What to make of the campus’ lackluster response to threats of violence? For one, it’s a reminder that these attacks (and threats of these attacks) are now fairly commonplace. According to a 2008 study in the Journal of American College Health, which surveyed campus police chiefs across the nation about firearm incidents, a safety incident involving a firearm had occurred on 35 percent of campuses in the prior five years. I was unable to find data about the prevalence of bomb threats on college campuses, but the wave of bomb threats to university campuses across the U.S. — including the UT campus in September 2012 — made American college students (especially those at public universities, which all four of the colleges directly targeted in the bomb threats were) hyper-aware of the possibility that the next day might bring “increased police presence” on campus due to a security threat.
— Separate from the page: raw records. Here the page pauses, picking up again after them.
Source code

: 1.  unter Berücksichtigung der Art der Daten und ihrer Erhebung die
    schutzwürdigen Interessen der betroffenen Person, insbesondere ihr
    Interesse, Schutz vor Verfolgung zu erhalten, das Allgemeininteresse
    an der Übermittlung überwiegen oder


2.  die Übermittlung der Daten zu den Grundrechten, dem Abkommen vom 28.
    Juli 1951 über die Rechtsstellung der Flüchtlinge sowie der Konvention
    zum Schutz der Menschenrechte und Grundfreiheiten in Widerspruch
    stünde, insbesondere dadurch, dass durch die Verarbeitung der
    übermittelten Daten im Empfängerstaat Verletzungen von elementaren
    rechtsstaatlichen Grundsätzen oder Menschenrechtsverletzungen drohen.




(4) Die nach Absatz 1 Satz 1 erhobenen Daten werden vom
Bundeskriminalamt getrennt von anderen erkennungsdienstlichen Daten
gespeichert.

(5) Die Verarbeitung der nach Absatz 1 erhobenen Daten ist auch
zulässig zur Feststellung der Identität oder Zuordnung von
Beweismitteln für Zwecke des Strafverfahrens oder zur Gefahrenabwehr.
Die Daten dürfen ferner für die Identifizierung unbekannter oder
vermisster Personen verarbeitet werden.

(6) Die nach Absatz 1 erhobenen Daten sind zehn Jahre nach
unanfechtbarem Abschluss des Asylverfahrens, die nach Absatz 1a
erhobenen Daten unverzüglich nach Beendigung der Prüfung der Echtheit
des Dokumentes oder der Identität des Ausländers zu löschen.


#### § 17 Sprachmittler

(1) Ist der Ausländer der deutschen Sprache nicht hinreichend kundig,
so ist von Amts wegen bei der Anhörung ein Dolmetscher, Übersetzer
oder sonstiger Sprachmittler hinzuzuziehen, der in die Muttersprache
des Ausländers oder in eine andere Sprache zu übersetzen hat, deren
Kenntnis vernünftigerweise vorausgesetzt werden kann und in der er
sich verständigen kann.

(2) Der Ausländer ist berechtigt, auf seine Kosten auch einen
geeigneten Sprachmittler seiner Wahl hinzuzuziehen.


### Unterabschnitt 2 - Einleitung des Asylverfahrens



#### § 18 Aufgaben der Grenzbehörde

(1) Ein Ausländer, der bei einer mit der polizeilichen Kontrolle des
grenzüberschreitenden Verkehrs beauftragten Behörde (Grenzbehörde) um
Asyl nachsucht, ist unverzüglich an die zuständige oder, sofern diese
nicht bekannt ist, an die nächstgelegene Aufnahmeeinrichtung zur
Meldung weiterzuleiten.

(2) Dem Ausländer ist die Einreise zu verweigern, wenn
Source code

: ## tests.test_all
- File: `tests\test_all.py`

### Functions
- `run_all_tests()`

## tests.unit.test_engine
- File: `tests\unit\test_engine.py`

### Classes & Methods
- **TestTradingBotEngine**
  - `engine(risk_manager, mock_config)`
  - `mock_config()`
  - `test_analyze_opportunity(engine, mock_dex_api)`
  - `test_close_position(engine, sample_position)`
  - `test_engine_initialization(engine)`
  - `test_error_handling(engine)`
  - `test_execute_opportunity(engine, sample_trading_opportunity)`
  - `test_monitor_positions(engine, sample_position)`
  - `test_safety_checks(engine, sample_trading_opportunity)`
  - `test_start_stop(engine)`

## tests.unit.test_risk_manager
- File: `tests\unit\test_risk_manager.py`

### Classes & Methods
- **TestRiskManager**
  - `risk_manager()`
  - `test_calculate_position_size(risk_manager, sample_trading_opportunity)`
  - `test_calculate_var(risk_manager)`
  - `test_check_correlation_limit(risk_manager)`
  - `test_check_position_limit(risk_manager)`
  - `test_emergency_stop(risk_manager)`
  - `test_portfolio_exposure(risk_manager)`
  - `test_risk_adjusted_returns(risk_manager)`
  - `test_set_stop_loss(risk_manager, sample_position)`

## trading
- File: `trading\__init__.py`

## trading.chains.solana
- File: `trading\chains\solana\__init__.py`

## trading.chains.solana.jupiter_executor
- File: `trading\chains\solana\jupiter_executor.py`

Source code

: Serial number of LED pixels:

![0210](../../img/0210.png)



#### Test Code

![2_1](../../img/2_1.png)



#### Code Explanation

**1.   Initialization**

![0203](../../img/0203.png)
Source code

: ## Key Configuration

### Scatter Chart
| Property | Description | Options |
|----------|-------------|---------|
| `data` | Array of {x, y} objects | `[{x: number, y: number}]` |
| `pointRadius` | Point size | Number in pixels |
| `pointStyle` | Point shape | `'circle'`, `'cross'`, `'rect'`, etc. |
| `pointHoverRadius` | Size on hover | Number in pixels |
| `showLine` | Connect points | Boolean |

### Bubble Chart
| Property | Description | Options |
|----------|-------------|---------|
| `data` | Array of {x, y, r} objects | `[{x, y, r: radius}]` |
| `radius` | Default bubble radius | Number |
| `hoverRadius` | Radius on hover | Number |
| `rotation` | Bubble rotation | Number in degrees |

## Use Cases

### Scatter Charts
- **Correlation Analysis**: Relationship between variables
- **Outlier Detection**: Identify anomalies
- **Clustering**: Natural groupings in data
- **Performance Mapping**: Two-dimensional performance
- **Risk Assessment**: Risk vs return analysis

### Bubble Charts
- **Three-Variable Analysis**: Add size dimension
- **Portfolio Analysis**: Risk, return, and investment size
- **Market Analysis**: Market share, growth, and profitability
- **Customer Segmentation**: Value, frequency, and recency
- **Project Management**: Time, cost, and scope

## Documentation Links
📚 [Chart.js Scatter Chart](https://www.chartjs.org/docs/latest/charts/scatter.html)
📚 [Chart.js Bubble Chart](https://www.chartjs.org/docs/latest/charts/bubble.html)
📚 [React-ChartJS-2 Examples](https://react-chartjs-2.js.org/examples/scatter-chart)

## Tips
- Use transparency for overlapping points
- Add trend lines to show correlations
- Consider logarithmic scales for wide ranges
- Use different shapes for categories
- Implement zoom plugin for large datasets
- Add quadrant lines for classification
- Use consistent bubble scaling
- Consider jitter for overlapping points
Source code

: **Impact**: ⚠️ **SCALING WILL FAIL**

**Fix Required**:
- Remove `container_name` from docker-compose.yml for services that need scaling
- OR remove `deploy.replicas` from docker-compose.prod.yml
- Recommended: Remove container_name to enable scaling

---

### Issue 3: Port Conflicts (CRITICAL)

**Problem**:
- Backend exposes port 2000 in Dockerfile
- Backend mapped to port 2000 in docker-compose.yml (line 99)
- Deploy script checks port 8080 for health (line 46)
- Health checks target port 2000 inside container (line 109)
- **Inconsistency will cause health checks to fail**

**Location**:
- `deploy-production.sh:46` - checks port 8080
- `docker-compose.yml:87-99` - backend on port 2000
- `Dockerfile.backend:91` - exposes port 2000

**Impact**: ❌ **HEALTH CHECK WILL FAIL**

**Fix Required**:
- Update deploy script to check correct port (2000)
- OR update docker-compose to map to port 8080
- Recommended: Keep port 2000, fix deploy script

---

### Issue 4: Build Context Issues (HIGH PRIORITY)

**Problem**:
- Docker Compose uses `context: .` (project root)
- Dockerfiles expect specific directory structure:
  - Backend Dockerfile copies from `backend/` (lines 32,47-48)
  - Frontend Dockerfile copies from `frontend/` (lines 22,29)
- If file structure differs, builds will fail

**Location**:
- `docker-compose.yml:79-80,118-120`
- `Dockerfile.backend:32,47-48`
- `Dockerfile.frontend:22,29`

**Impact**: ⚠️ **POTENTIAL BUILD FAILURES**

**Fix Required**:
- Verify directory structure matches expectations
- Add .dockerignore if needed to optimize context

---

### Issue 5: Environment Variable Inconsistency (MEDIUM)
The frequency of these threats makes a strong student response impractical. And panicking in response to them indulges a potential bomber or shooter’s desire for attention, encouraging others to emulate their behavior.
And yet, on a less practical level, I find myself wanting the students on this campus to react more strongly to even empty threats on our campus. After all, UT has a history of mentally ill individuals committing acts of mass violence, as in 1966 when UT student Charles Whitman killed 17 people with a rifle from the top of the UT Tower. Those who threaten the campus with violence today, by calling in a bomb threat or by bringing a gun on campus, are psychological heirs to Whitman’s cold-blooded act. And when we grow accustomed to these threats of violence, though it denies these nameless, faceless perpetrators the attention they might crave, it also denies ourselves the outrage and confusion we have a right to feel when people threaten our lives.
Thursday morning, the University sent out a follow-up safety alert email on the bomb threat informing students that they had “no new information to offer” but which asked students to “remain vigilant and report any suspicious activity or unusual objects to UTPD.” Meanwhile, the national debate about how to “catch” and provide support to the mentally ill before they commit acts of violence continues. But it wouldn’t be practical for us to react or to question what made someone want to threaten our campus in the first place. It just happens too often these days. It’s just as Lazare said: Another semester, another bomb threat.
Wright is a Plan II junior from San Antonio.